The New Guard, with 36,000 members, was an open fascist organisation that physically attacked union, ALP, unemployed and communist meetings. Its leader, Eric Campbell, visited Italy and Germany and established close relations with the fascists there. It was more middle class in character than the Old Guard. Former prime minister John Howard’s father, Lyall, a petrol station owner, was typical.
Every state had its own fascist or far right organisations. In March 1931, the League of National Security staged a trial run at a coup. Its armed militias seized dozens of towns across rural Victoria.
But the height of far right mobilisation was in NSW. The Melbourne Herald declared: “Today in NSW the deliberate process of smashing is going on under our noses. Sovietism and revolution have found their instrument in Lang”.
In April 1932, the New Guard organised a riot outside Sydney’s Central Police Station as a trial run for a coup. It went badly. But just over a month later, on 13 May, Lang was gone.
The Old guard – which had close connections with the police, the armed forces and the security apparatus, and whose leadership read like a who’s who of the Sydney establishment – mobilised to bring his government down. As well as a secret military wing, it had an open front organisation of 130,000 members called the All Australia League.
Under tremendous pressure from the ruling class, state governor Philip Game sacked Lang in a soft coup. An armed fascist revolt was no longer necessary.
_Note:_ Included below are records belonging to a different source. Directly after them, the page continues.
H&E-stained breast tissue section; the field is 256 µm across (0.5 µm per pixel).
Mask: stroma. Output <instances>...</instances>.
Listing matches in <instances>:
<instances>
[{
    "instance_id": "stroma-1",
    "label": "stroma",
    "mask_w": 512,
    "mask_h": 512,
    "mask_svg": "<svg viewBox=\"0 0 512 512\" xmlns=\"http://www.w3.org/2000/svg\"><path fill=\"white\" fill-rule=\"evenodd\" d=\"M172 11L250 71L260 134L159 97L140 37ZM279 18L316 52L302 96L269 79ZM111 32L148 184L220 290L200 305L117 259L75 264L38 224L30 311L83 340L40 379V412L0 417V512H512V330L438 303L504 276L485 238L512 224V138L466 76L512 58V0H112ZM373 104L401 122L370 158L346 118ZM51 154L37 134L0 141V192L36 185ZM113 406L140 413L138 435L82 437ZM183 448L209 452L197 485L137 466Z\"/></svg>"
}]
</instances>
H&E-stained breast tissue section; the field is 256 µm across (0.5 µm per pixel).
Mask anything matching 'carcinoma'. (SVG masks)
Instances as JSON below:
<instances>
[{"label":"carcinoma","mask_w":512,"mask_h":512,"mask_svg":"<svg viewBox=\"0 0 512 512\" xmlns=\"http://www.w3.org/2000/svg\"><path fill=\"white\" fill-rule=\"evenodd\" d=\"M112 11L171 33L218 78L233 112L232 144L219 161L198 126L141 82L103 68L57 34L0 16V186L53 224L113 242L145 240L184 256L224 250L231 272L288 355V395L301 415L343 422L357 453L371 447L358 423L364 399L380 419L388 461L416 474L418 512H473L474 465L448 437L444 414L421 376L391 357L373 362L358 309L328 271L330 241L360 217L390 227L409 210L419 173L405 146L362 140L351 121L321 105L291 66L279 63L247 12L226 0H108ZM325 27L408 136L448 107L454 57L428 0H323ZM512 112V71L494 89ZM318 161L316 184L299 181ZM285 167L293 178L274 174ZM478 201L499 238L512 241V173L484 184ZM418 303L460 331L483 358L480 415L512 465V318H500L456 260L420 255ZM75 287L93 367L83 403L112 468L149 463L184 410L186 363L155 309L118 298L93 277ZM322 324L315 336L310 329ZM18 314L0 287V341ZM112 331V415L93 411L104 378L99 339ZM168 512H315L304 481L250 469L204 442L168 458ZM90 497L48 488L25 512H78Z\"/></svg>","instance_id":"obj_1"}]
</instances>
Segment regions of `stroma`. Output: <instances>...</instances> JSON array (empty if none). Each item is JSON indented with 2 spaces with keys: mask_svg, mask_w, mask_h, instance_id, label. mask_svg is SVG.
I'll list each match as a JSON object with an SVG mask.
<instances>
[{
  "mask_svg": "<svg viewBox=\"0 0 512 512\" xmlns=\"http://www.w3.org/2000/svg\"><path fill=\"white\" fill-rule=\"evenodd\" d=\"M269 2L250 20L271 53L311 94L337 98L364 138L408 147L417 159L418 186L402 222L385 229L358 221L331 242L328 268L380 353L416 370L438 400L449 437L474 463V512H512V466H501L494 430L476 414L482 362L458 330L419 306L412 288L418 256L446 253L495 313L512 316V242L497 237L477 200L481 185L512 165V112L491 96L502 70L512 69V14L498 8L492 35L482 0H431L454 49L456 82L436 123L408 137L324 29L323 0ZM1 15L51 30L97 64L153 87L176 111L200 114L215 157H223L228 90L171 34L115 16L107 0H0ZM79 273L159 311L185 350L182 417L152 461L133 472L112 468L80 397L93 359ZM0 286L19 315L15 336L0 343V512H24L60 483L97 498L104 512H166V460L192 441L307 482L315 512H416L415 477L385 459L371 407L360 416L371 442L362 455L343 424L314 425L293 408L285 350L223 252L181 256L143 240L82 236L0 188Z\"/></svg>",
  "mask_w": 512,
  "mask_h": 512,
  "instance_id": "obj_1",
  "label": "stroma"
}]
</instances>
Soon afterwards, Scullin’s federal Labor government also fell.
Capitalist rule had been stabilised without the need for a full blown fascist regime. But the far right and fascist mobilisations had a profound impact on Australian politics, which was pushed well to the right.
The conservative governments that came to power federally and in NSW shared many of the values of the New and Old Guard. Indeed, at least 20 NSW members of parliament were members of the New Guard. There were others from the Old Guard.
The parliamentary arm of the right achieved a lot of what the paramilitary wing desired: democratic rights sharply undermined, major attacks on free speech, a harsh censorship regime, and a crackdown on the left, the unions and the unemployed.
All this ensured that the burden of the Depression was imposed on the working class and that the profits of the banks and big capital were secured.
For large numbers of workers, Depression-level wages and conditions were maintained for many years after the economy began to pick up.
The fascists and their backers had achieved their main goal.